Adapun emiten BUMN, menurut rencana, akan membeli kembali saham senilai Rp 10,15 triliun. Namun, baru terealisasi Rp 181,63 miliar. Sementara emiten non-BUMN akan membeli kembali saham senilai Rp 9,16 triliun. Namun, baru terealisasi Rp 694,46 miliar atau setara 7,6 persen dari rencana awal.
Inarno menilai, aktivitas penawaran umum perdana (IPO) di pasar modal masih cukup baik di tengah perlambatan pertumbuhan ekonomi. Meskipun, secara jumlah, angka IPO turun ketimbang tahun-tahun sebelumnya. ”Kami melihat volatilitas pasar akibat pandemi tidak menyurutkan minat perusahaan untuk masuk ke pasar modal,” ujarnya.

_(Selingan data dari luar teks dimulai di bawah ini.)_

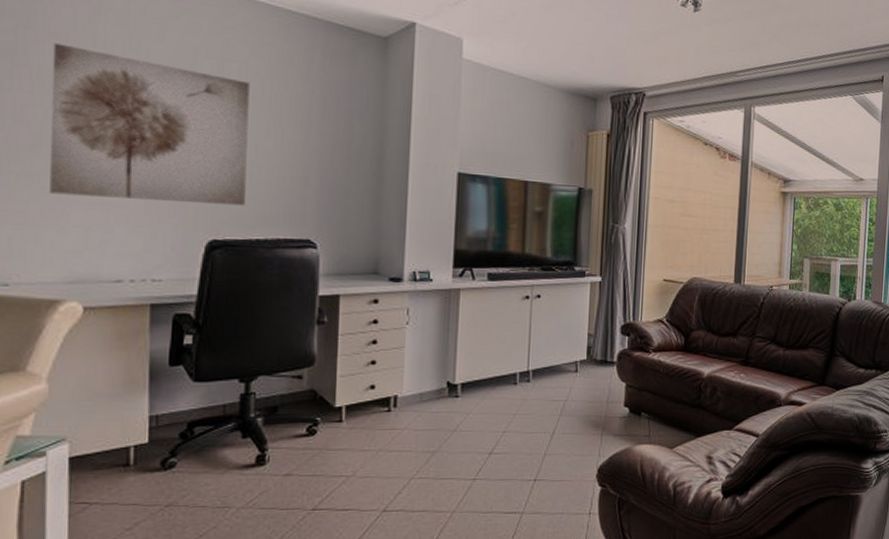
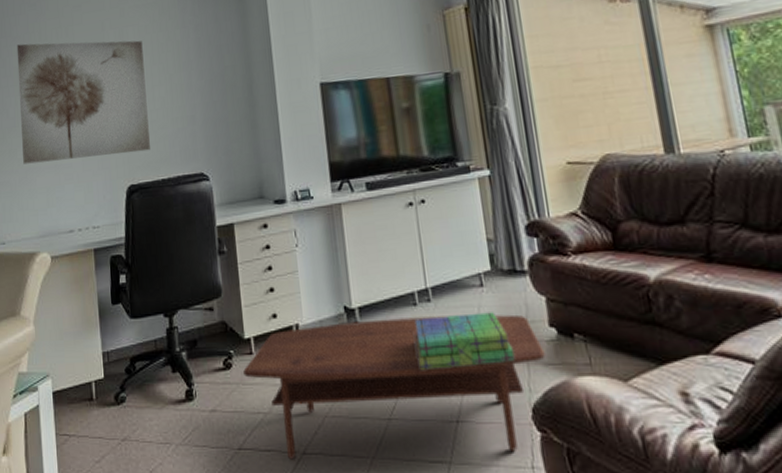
coffee table: none [329,394,617,517] -> present [243,314,545,460]
stack of books: none [508,393,593,438] -> present [413,312,515,370]

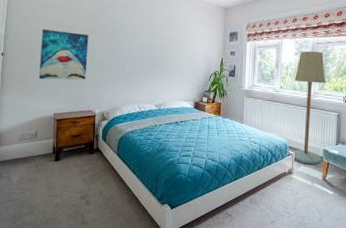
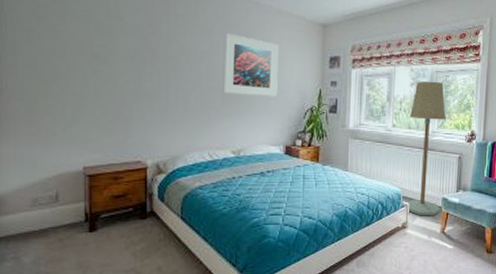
wall art: present [38,29,89,80] -> none [56,47,132,120]
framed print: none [150,16,191,63] -> present [223,32,279,96]

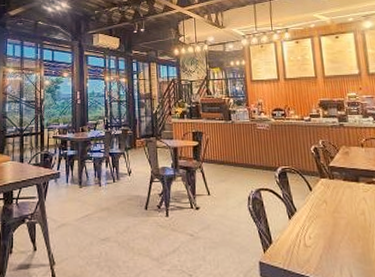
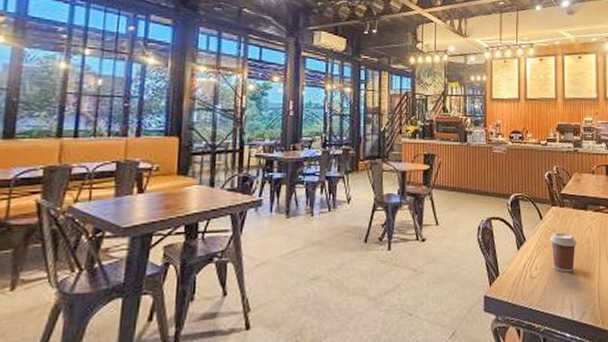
coffee cup: none [321,203,352,243] -> present [549,232,578,273]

Sejak pandemi Covid-19 sampai dengan 23 April 2020, ada sembilan perusahaan yang menggalang dana dan mencatatkan saham di BEI. Meskipun, selama pandemi Covid-19, tidak ada seremonial yang menandai sebuah perusahaan resmi melantai di bursa saham Indonesia.
Sejak awal tahun, kata Inarno, sudah ada 26 perusahaan baru yang tercatat di bursa. Berdasarkan catatan hingga kemarin, ada 28 pencatatan efek baru yang berada di pipeline BEI. Inarno meyakini, berbagai kebijakan, termasuk stimulus fiskal dari pemerintah, dapat membuat pasar modal semakin likuid sebagai sumber pembiayaan alternatif bagi perusahaan terbuka.